The Uganda Electricity Generation Company Limited in partnership with government and development partners is working to train all its 100 staff in the Operation and Maintenance Unit to be able to run the power dams.
Kampala, Uganda | JULIUS BUSINGE | These dams in question include; the newly commissioned 183MW Isimba Hydropower Dam and the yet to be commissioned 600MW Karuma Hydropower Dam among other projects in the pipeline.
Eng. Harrison E. Mutikanga, the company’s chief executive officer told The Independent during a five day training of some of its 15 staff at Skyz Hotel in Kampala on July 19 that efforts are now geared towards boosting skills of their staff to manage the dams instead of relying on foreign consultants.
He said foreign consultants cost $1,500 (Shs5.5million) per day to do operation and maintenance compared to about $54 (Shs200, 000) that would be spent to facilitate the company’s staff to do the same job.
Mutikanga said the training is in line with asset management, one of the pillars of their five year strategic plan (2018-2023) that aims to support the agency to execute projects and achieve efficiency in line with the growing power needs.
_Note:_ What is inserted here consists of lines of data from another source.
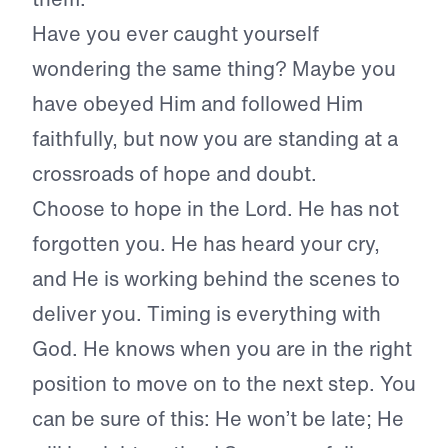
Have you ever caught yourself
wondering the same thing? Maybe you
have obeyed Him and followed Him
faithfully, but now you are standing at a
crossroads of hope and doubt.
Choose to hope in the Lord. He has not
forgotten you. He has heard your cry,
and He is working behind the scenes to
deliver you. Timing is everything with
God. He knows when you are in the right
position to move on to the next step. You
can be sure of this: He won’t be late; He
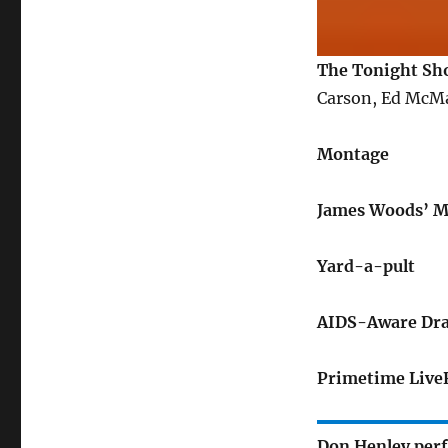
The Tonight Sh
Carson, Ed McM
Montage
James Woods’ 
Yard-a-pult
AIDS-Aware Dra
Primetime Live
Don Henley per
He said the trained staff would turn out to be trainers of other staff in the same field. The five day training, funded by the United States Energy Association under Power Africa, would later lead to certification of trainees as asset management professionals, practitioners.
“Asset management is very critical for us to be able to generate electricity at low unit cost,” Mutikanga said. “The regulator is exerting a lot of pressure on all the companies in the sector to operate efficiently so that they can keep the tariff low for the consumer.”
He said the tariff is built up by costs from the generation, transmission and distribution.
“If you are very efficient at the generation point which is usually the highest component in the tariff, then the tariff will come down through improved operation efficiency,” he said.
The skills acquired here, Mutikanga said, can be cascaded down to the private sector – independent power producers – through the company’s training centre in Jinja.
Elise Voorhis, the senior program coordinator at USEA and Rhonda E. Harris, the principle consultant at AMCL – a global asset management company, said the trainees were an excellent class in grasping the concepts and that they would add value to the country’s energy sector.